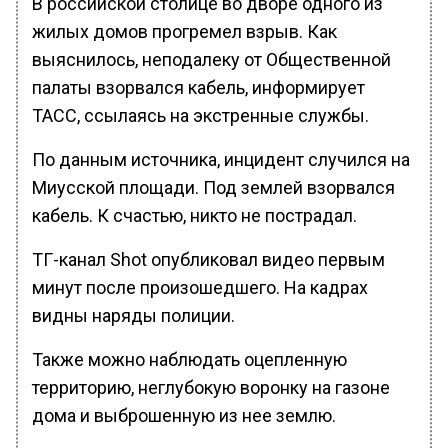
В российской столице во дворе одного из
жилых домов прогремел взрыв. Как
выяснилось, неподалеку от Общественной
палаты взорвался кабель, информирует
ТАСС, ссылаясь на экстренные службы.
По данным источника, инцидент случился на
Миусской площади. Под землей взорвался
кабель. К счастью, никто не пострадал.
ТГ-канал Shot опубликовал видео первым
минут после произошедшего. На кадрах
видны наряды полиции.
Также можно наблюдать оцепленную
территорию, неглубокую воронку на газоне
дома и выброшенную из нее землю.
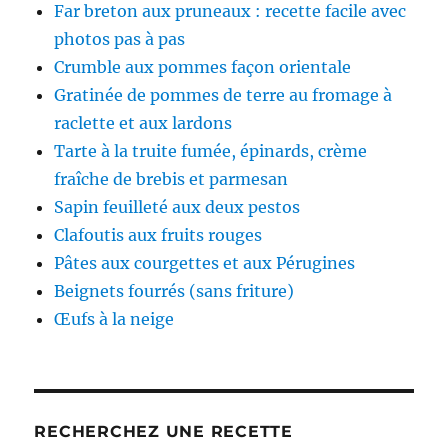
Far breton aux pruneaux : recette facile avec
photos pas à pas
Crumble aux pommes façon orientale
Gratinée de pommes de terre au fromage à
raclette et aux lardons
Tarte à la truite fumée, épinards, crème
fraîche de brebis et parmesan
Sapin feuilleté aux deux pestos
Clafoutis aux fruits rouges
Pâtes aux courgettes et aux Pérugines
Beignets fourrés (sans friture)
Œufs à la neige
RECHERCHEZ UNE RECETTE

_Instruction_. Whenever a line above includes the string "взорвался", copy it.

_Expected answer_.
палаты взорвался кабель, информирует
Миусской площади. Под землей взорвался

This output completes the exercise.